Mary Wesley's The Camomile Lawn follows five cousins over the course of a summer, as they face the onset of war. Among them are 19-year-old Oliver, just back from the Spanish Civil War, gorgeous Calypso who is determined to Mary for money, and Sophie, who nobody loves.

Four Londoners – Leah, Natalie, Felix and Nathan – are the subject of NW by Zadie Smith. After a chance encounter, they are all forced to face the choices they've made and the people they've become. A perfect book to read ahead of the release of Smith's forthcoming essay collection, Intimations, about lockdown.

Find a tree and sit under its shade to read Lewis Carroll's Alice's Adventures in Wonderland. Carroll's world of disorderly tea parties, croquet played with birds and a giant cat is fantastical and surreal, and will take you out of the chaos of today for a few hours.

If you're looking for something gentle, look no further than The Darling Buds of May, the first in H. E. Bates' The Larkin Family series. After returning home from an outing for fish and chips and ice cream, the Larkins discover a visitor: Cedric Charlton, Her Majesty's inspector of taxes. Funny and warm, this is a novel to soothe you at the end of a long summer's day.

Non-fiction

In a bid to better understand his heritage, Damian Le Bas decided to take a journey to discover the "stopping places", the name given to old encampment sites known only to Travellers. In The Stopping Places: A Journey Through Gypsy Britain, Le Bas recounts the places he found and the stories he learnt, thereby uncovering a deeper sense of who he is and where he came from.
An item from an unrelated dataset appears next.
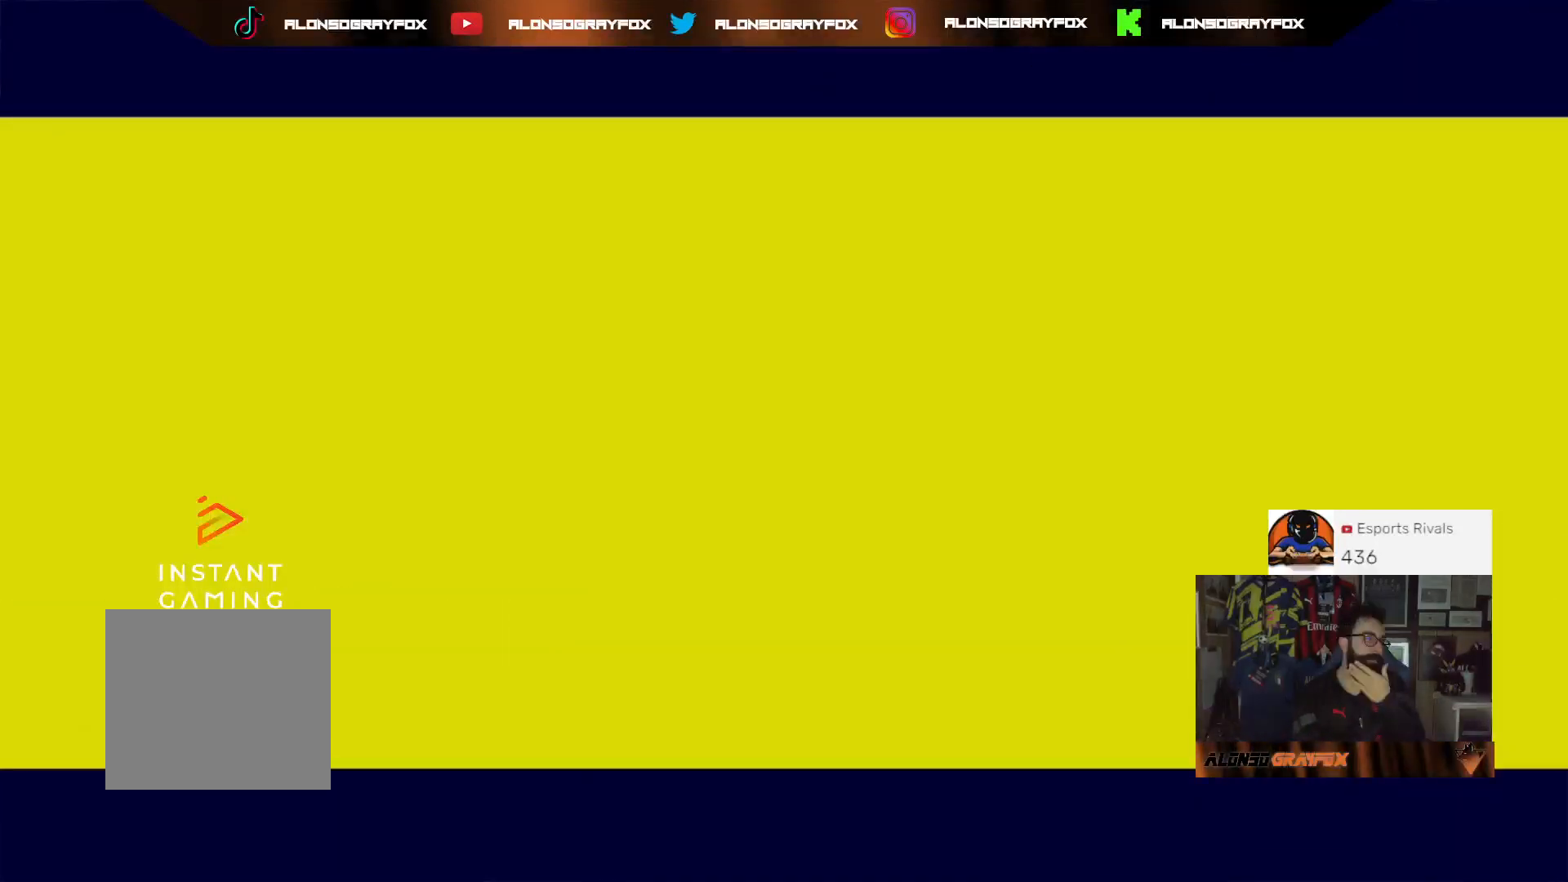
{"buttons": ["CROSS"], "left_stick": "center", "right_stick": "center", "events": [[100, "CROSS", "down"], [167, "CROSS", "up"], [233, "CROSS", "down"], [367, "CROSS", "up"], [433, "CROSS", "down"]]}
Discovering how the land ties into our sense of self is also explored by Elizabeth-Jane Burnett in The Grassling. When her father’s health started declining, and inspired by a history he once wrote of his small Devon village, Burnett Burnett decided to look at what it means to have roots, and how we connect to them when the people and places that nurtured us are slipping away.

Indulge in a beautiful hardback...

Wagner's Parsifal by Roger Scruton

In Parsifal, the last opera written by Wagner, the title character has been called to rescue the Kingdom of the Grail from the sins that have polluted it. Sir Roger Scruton, who died just after completing Wagner's Parsifal, examines in this book how the opera is the culmination of Wagner's life-long obsession with the religious frame of mind, and how it looks at death, redemption and humanity. Scruton looks Parsifal's story and its musical ideas, and how these came together into a "sublime whole which gives us the musical equivalent of forgiveness and closure". This short and beautiful – inside and out – hardback deserves a space on your bookshelves.

Treat yourself to...

Penguin tote bag, with design for The Lost Girl by D. H. Lawrence
Image: Flora Maclean

Whether you're heading to the beach, the park or even just your local shops this summer, you'll need a bag to put all your things in. And if you're looking for something that’s not just functional, but also says something about you as a person, then the Penguin tote bag is for you. The canvas bag is roomy enough that you can throw in a few paperbacks or your e-reader, and also displays your love for books. Pick from your favourite title, including Virginia Woolf's A Room of One's Own and D. H. Lawrence's The Lost Girl, for £12.95 from the Penguin Shop.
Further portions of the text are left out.